Activists associated with last year’s Measure P campaign joined forces with larger organizations last week and vowed, in the wake of the initiative’s defeat, to continue their fight against expanded oil drilling in Santa Barbara County and beyond. Ahead of an evening forum held in conjunction with a statewide push by anti-fracking groups, a dozen people gathered at the courthouse Sunken Gardens on Thursday to rally against potential health and environmental effects of fracking and cyclic-steam injection.
No oil operators in Santa Barbara County currently frack their wells, but cyclic steaming is on the upswing. If Measure P passed, it would have banned new projects involving those methods. Oil companies here, prior to and during the election season, repeatedly insisted that cyclic-steaming differs greatly from fracking, and county officials have stated that the former doesn’t involve injecting chemicals into the ground, as fracking does. But environmentalists pointed to previous incidents of ecological destruction and a new study that found a ramp-up in fracking throughout California.
“I offer you all in Santa Barbara a cautionary tale,” said Madeline Stano, an attorney for the Bay Area-based Center on Race, Poverty, & the Environment, which has focused much of its work on Kern County’s oil fields. “This is a huge business,” she said, citing the aforementioned study, which found that more than half of new oil wells in the state are fracked. “The threats from fracking are real,” Stano said. She noted the proximity in Kern County of schools and agriculture fields to drilling sites.
Tim Krantz, an environmental studies professor at the University of Redlands in San Bernardino County, pointed to Unocal’s massive spill in the Guadalupe Dunes years ago and how the disaster discredited the industry’s argument that such work creates jobs. “The real job security is in cleaning up that contamination,” Krantz declared.
On Thursday night, Stano and Krantz were among a group of speakers — plus an audience of more than 100 people — at the Faulkner Gallery.
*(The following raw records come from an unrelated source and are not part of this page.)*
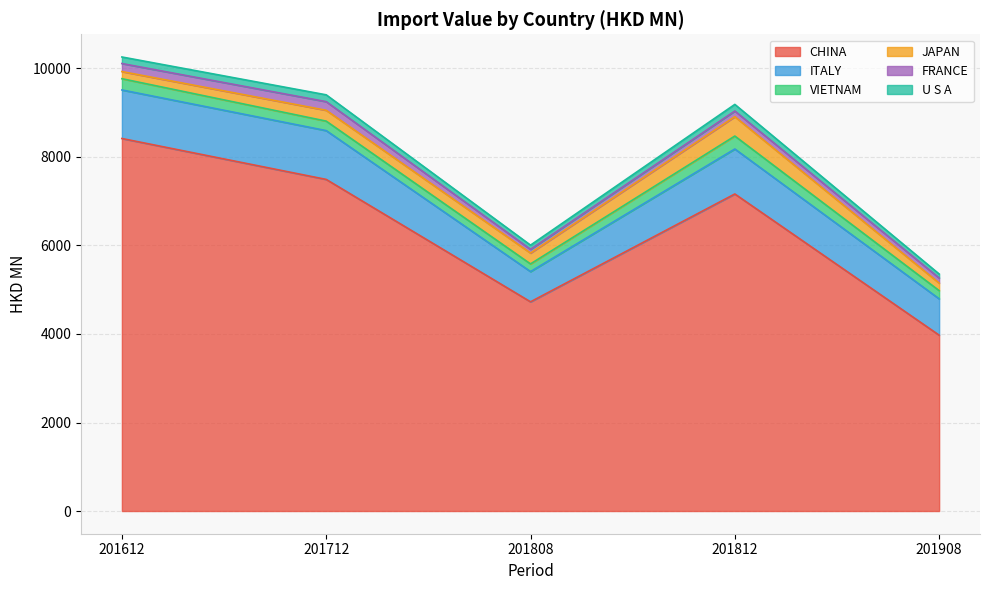

The ITALY series shows 1096.9 at 201612. True or false?

True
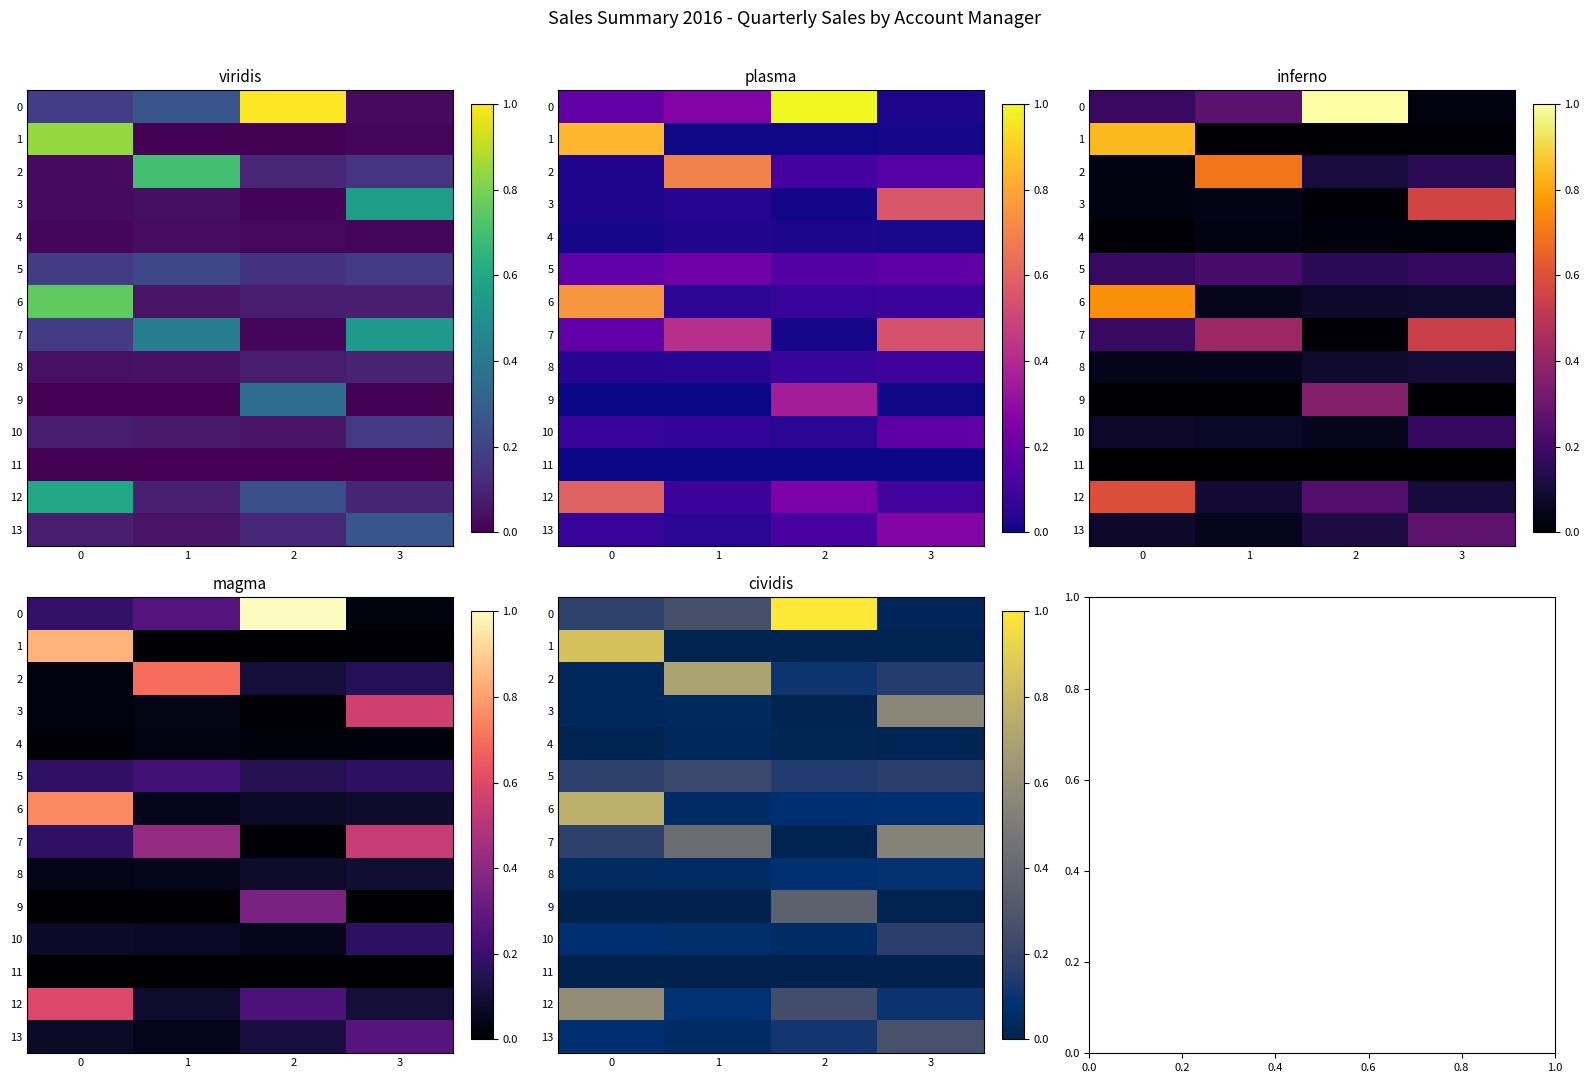

Rank the categories by 10 value from highest to lowest.

3, 0, 1, 2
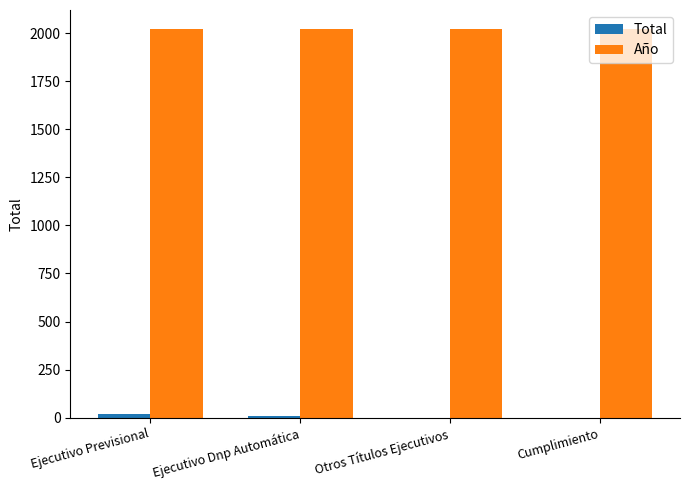

What is the greatest value displayed?

2019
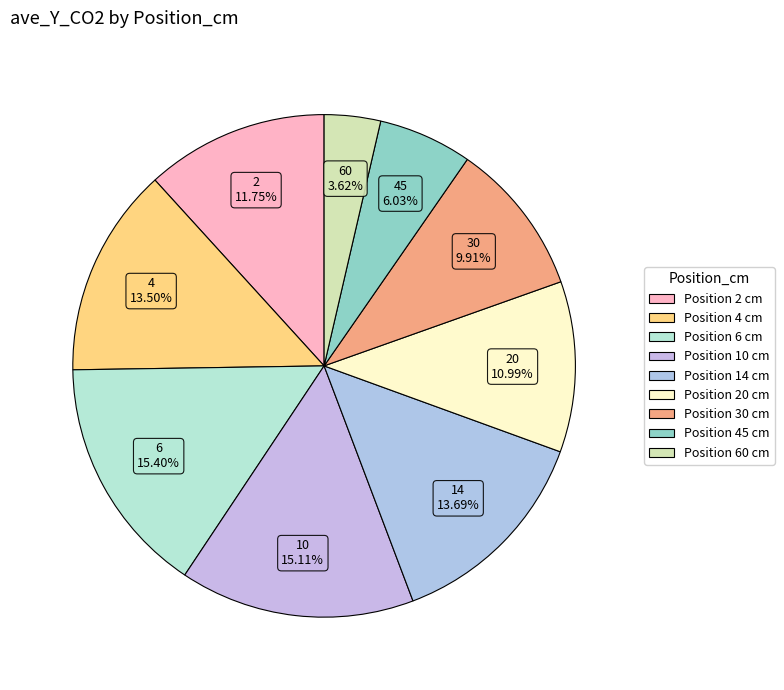

To the nearest percent, what portion does 45 represent?

6%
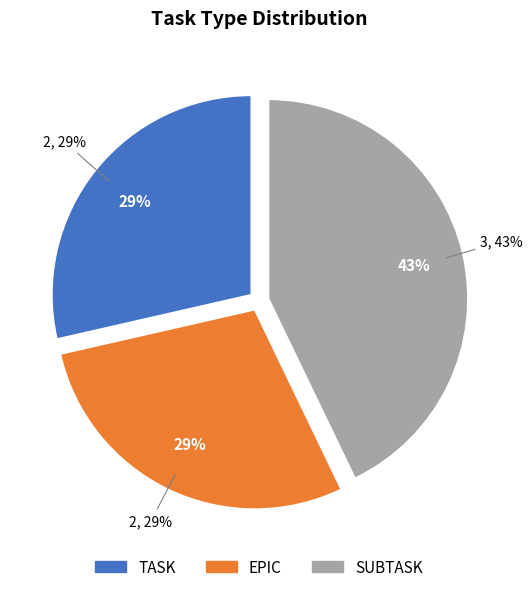

Which slice is the largest?

SUBTASK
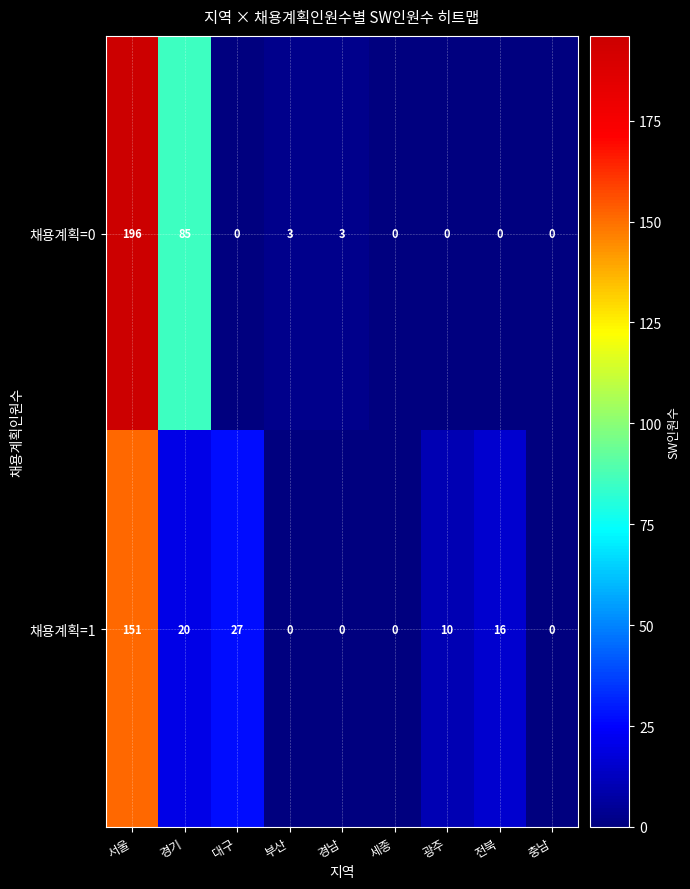

At which category is the sum across all series the highest?

서울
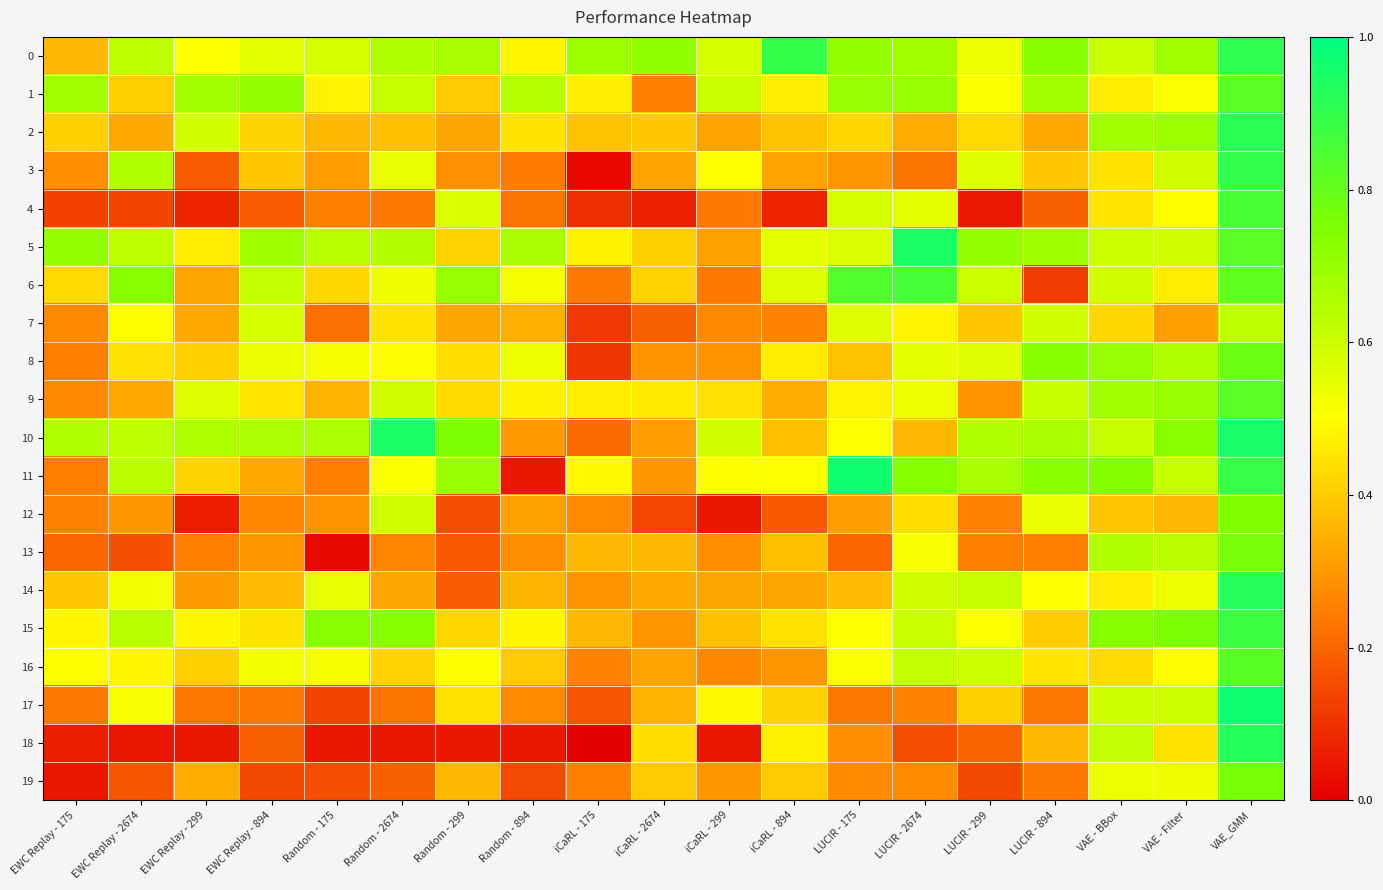

What is the total value across all series at iCaRL - 299?

7.0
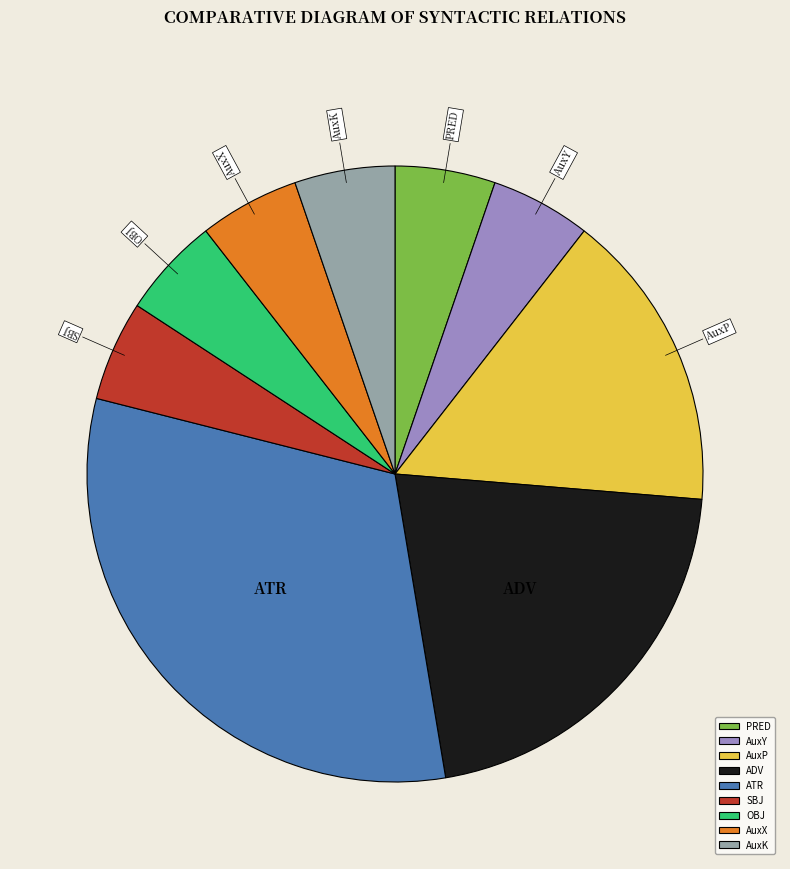

Combined, do AuxP and AuxK account for over 50%?

No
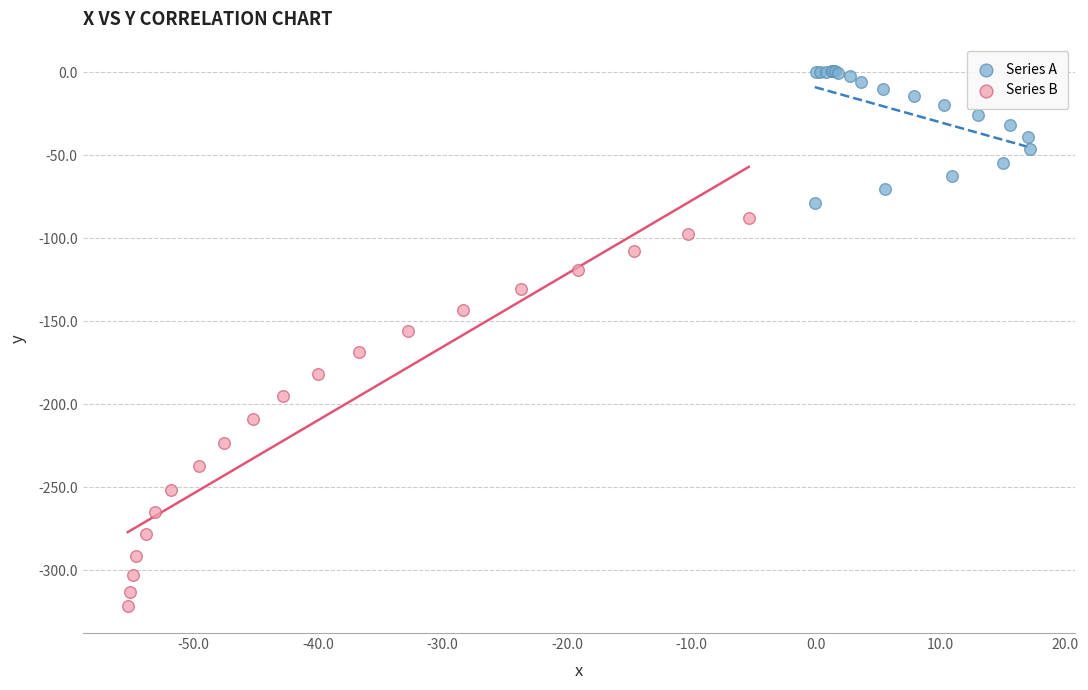

Which series has the largest Y range (max minus min)?

Series B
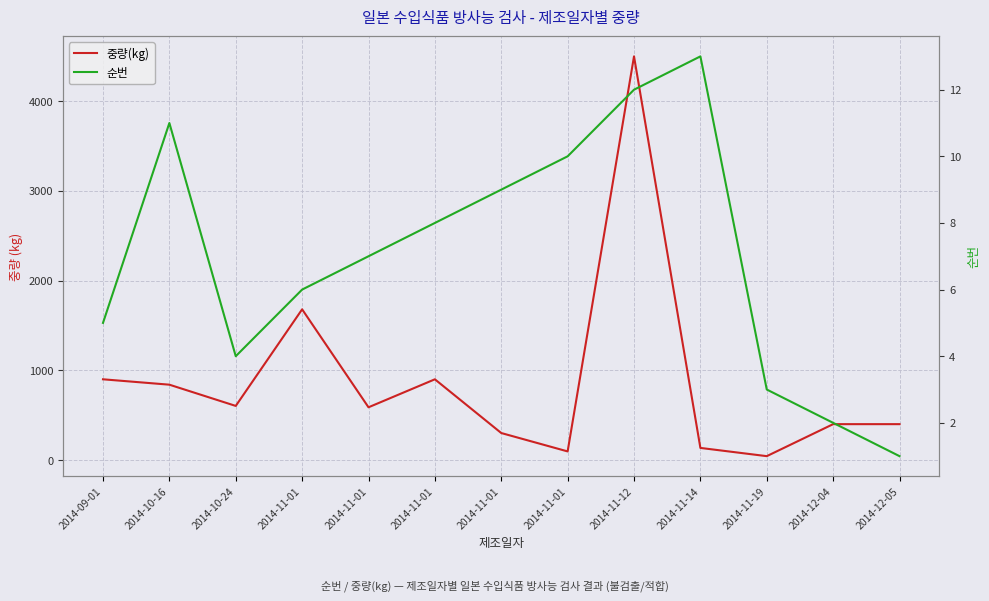

True or false: 순번 and 중량(kg) intersect in this chart.

False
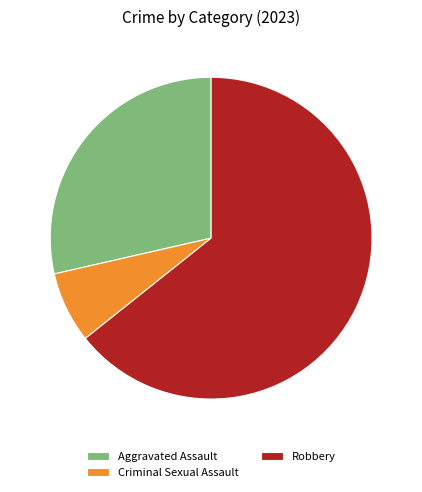

Is Aggravated Assault the majority of the pie?

No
The event was one of the stops on a statewide tour aimed at getting participants for a February march to persuade Governor Brown to ban certain drilling techniques.
David Braun of Californians Against Fracking spoke urgently about the group’s desire to ban certain extraction methods and set the stage for a focus on renewable energy. He acknowledged the oil industry’s victory over Measure P, but said, “They are not winning this battle. It takes a village, and I see it here.”
Moderating the event was Becca Claassen, a prominent Water Guardian and member of 350.org. She too acknowledged the “Measure P army” in the room and thanked the industry for spending “$7 million worth of awareness” during the campaign. “This fight is anything but over,” she said.